The twins quickly realized they were standing in a broad hallway which was formed by a wall on one side and a large, long staircase on the other. Toria started to move towards a partially open door on the right but Wiggy pulled on her hands and pointed to the staircase.
“Don’t you wanna go as far as we can first and then work backwards?” Wiggy suggested. Toria hesitated. She could sense the excitement in Wiggy’s voice that he was trying so hard to hide. She had wanted to keep their expedition small. Oh well, she thought, turning to follow him, if we get killed by Open-runners at least this wasn’t my idea. Despite never having interacted with a living human being, Toria knew she hated being wrong and if she died she would rather do so having had the right idea.

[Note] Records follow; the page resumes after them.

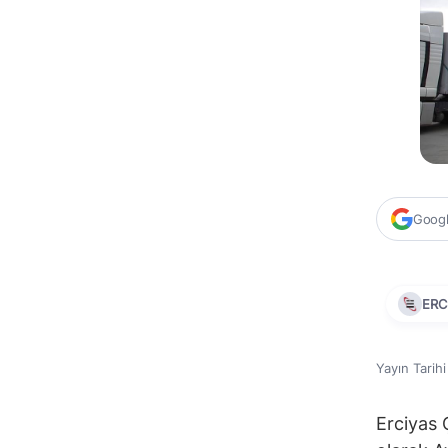
Google
ERC
Yayın Tarih
Erciyas Ç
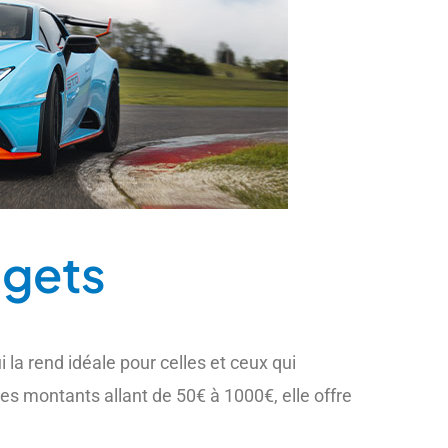
dgets
la rend idéale pour celles et ceux qui
es montants allant de 50€ à 1000€, elle offre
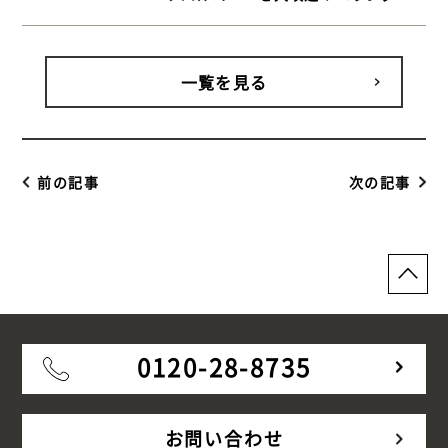
同時施工で快適さアップ 【 世田谷区 マ
ンションルーフバルコニー ウッドデッ
キ】
一覧を見る
前の記事
次の記事
0120-28-8735
お問い合わせ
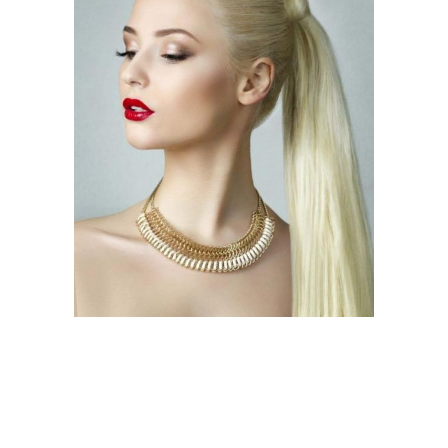
Пышные прически
Простые прически
Косичка на коротких
волосах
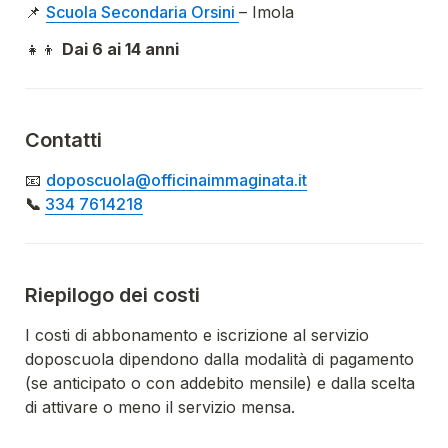
📌 
Scuola Secondaria 
Orsini 
– Imola
👧👦 
Dai 6 ai 14 anni
Contatti
📧 
doposcuola@officinaimmaginata.it
📞 
334 7614218
Riepilogo dei costi
I costi di abbonamento e iscrizione al servizio 
doposcuola dipendono dalla modalità di pagamento 
(se anticipato o con addebito mensile) e dalla scelta 
di attivare o meno il servizio mensa.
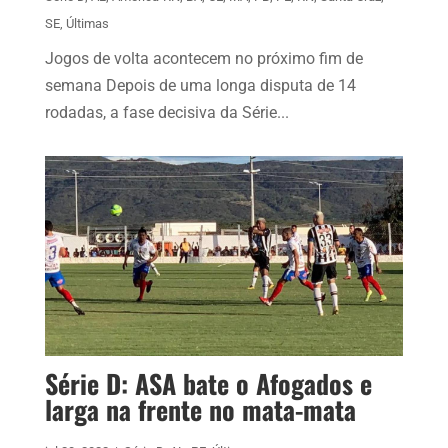
SE
,
Últimas
Jogos de volta acontecem no próximo fim de
semana Depois de uma longa disputa de 14
rodadas, a fase decisiva da Série...
Série D: ASA bate o Afogados e
larga na frente no mata-mata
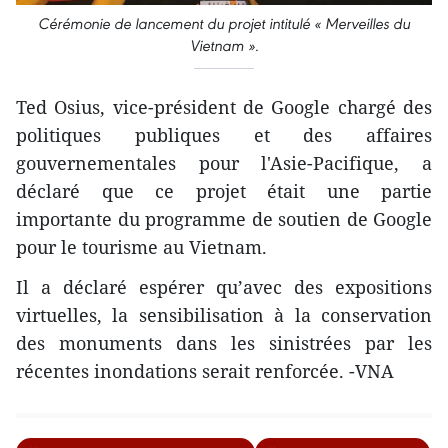
Cérémonie de lancement du projet intitulé « Merveilles du
Vietnam ».
Ted Osius, vice-président de Google chargé des
politiques publiques et des affaires
gouvernementales pour l'Asie-Pacifique, a
déclaré que ce projet était une partie
importante du programme de soutien de Google
pour le tourisme au Vietnam.
Il a déclaré espérer qu’avec des expositions
virtuelles, la sensibilisation à la conservation
des monuments dans les sinistrées par les
récentes inondations serait renforcée. -VNA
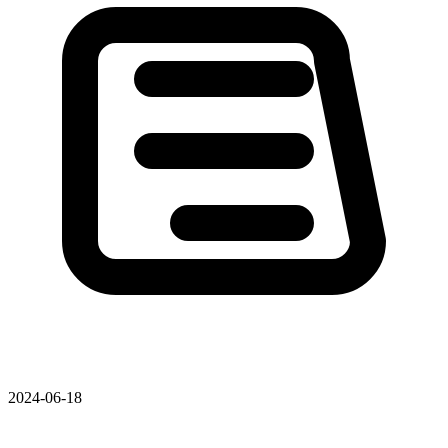
2024-06-18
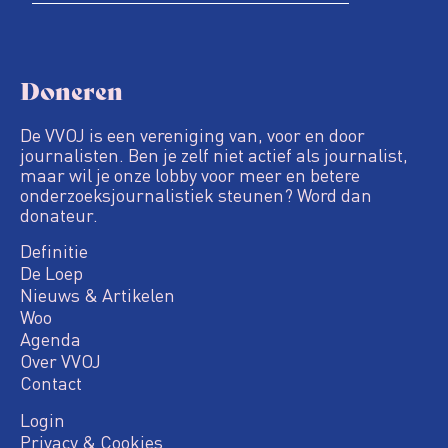
Doneren
De VVOJ is een vereniging van, voor en door
journalisten. Ben je zelf niet actief als journalist,
maar wil je onze lobby voor meer en betere
onderzoeksjournalistiek steunen? Word dan
donateur.
Definitie
De Loep
Nieuws & Artikelen
Woo
Agenda
Over VVOJ
Contact
Login
Privacy & Cookies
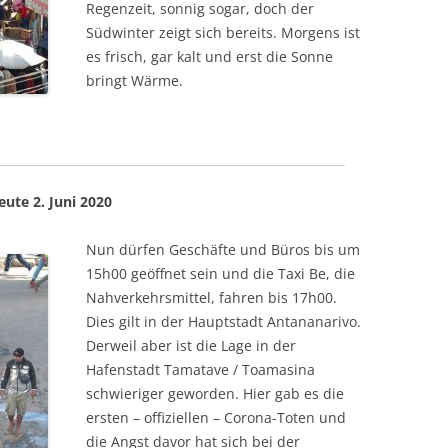
Regenzeit, sonnig sogar, doch der
Südwinter zeigt sich bereits. Morgens ist
es frisch, gar kalt und erst die Sonne
bringt Wärme.
ute 2. Juni 2020
Nun dürfen Geschäfte und Büros bis um
15h00 geöffnet sein und die Taxi Be, die
Nahverkehrsmittel, fahren bis 17h00.
Dies gilt in der Hauptstadt Antananarivo.
Derweil aber ist die Lage in der
Hafenstadt Tamatave / Toamasina
schwieriger geworden. Hier gab es die
ersten – offiziellen – Corona-Toten und
die Angst davor hat sich bei der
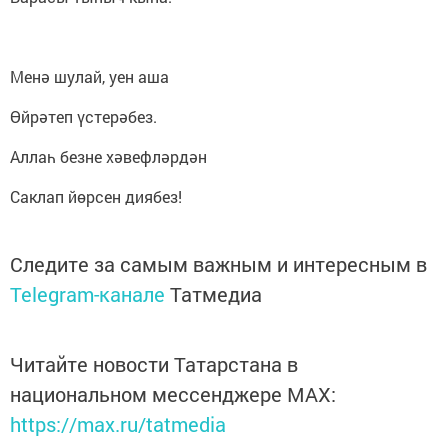
Менә шулай, уен аша
Өйрәтеп үстерәбез.
Аллаһ безне хәвефләрдән
Саклап йөрсен диябез!
Следите за самым важным и интересным в
Telegram-канале
Татмедиа
Читайте новости Татарстана в
национальном мессенджере MАХ:
https://max.ru/tatmedia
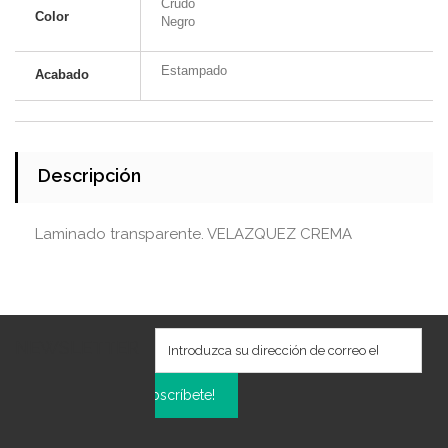
Crudo
Color
Negro
Estampado
Acabado
Descripción
Laminado transparente. VELAZQUEZ CREMA
NEWSLETTER
Subscríbete!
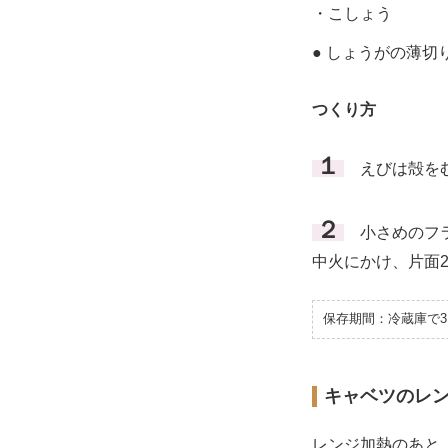
・こしょう
● しょうがの薄切
つくり方
１
えびは殻をむ
２
小さめのフ
中火にかけ、片面
保存期間：冷蔵庫で3
キャベツのレ
レンジ加熱のあと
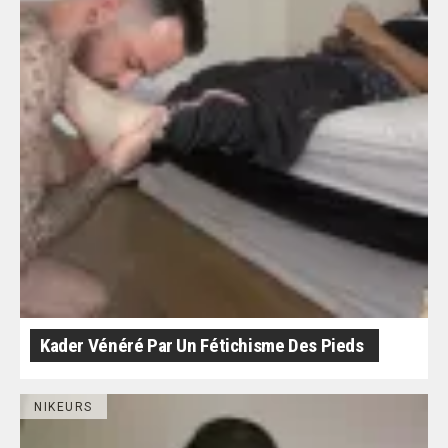
Kader Vénéré Par Un Fétichisme Des Pieds
NIKEURS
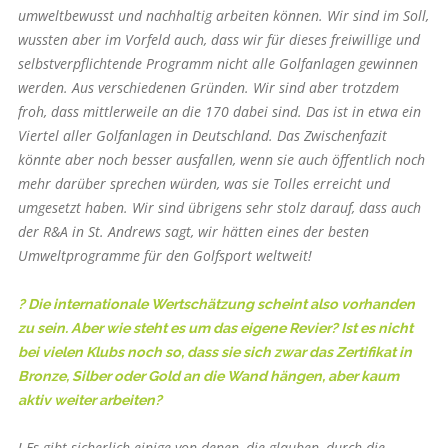
umweltbewusst und nachhaltig arbeiten können. Wir sind im Soll,
wussten aber im Vorfeld auch, dass wir für dieses freiwillige und
selbstverpflichtende Programm nicht alle Golfanlagen gewinnen
werden. Aus verschiedenen Gründen. Wir sind aber trotzdem
froh, dass mittlerweile an die 170 dabei sind. Das ist in etwa ein
Viertel aller Golfanlagen in Deutschland. Das Zwischenfazit
könnte aber noch besser ausfallen, wenn sie auch öffentlich noch
mehr darüber sprechen würden, was sie Tolles erreicht und
umgesetzt haben. Wir sind übrigens sehr stolz darauf, dass auch
der R&A in St. Andrews sagt, wir hätten eines der besten
Umweltprogramme für den Golfsport weltweit!
? Die internationale Wertschätzung scheint also vorhanden
zu sein. Aber wie steht es um das eigene Revier? Ist es nicht
bei vielen Klubs noch so, dass sie sich zwar das Zertifikat in
Bronze, Silber oder Gold an die Wand hängen, aber kaum
aktiv weiter arbeiten?
! Es gibt sicherlich einige von denen, die glauben, durch die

Toria and Wiggy ascended the stairs and gravitated towards a room directly in front of them on the broad landing. There was white light hitting the wood of the landing floor— it hailed from small high windows to either side of them. It was said that Million liked his dark very dark and his light very bright. Moving forward, they opened the two heavy wooden doors to the room one at a time, both pulling on each. There before them was a vast space with a completely empty floor (useful furniture had probably been stolen by Open-runner vandals) and walls made of the most unfamiliar material and interspersed with wooden panels. The siblings both audibly gasped and Wiggy’s small eyes grew large at this unfamiliar sight while a thin layer of dust blew up from the floor. Toria moved around to see the wall to her right head-on and touched it. There were rectangular blocks of leather and cloth and fiber making up the walls, with gold and silver and black writing on their sides. Tori had not encountered such things before. Great Expectations read one of the many small parts of the wall. Another smaller fiber block said Uncle Tom’s Cabin. Toria touched a piece labeled Persuasion and was astonished when she dislodged it. She thought she might have broken the room itself until she realized the object was clearly meant to be split in two, to be opened. The leather was filled with pieces of what felt like dry, thin wood to Toria. These leafs, filled with words piled on each other in huge blocks, felt immeasurably good between Toria’s fingers.
Wiggy and Toria agreed in an unspoken manner to pull the most beautiful word boxes out from the walls and sit in the middle of the room and touch and see them together. Toria was filled with awe. What useless and wonderful things were these? What useless and wonderful beasts had been here before her?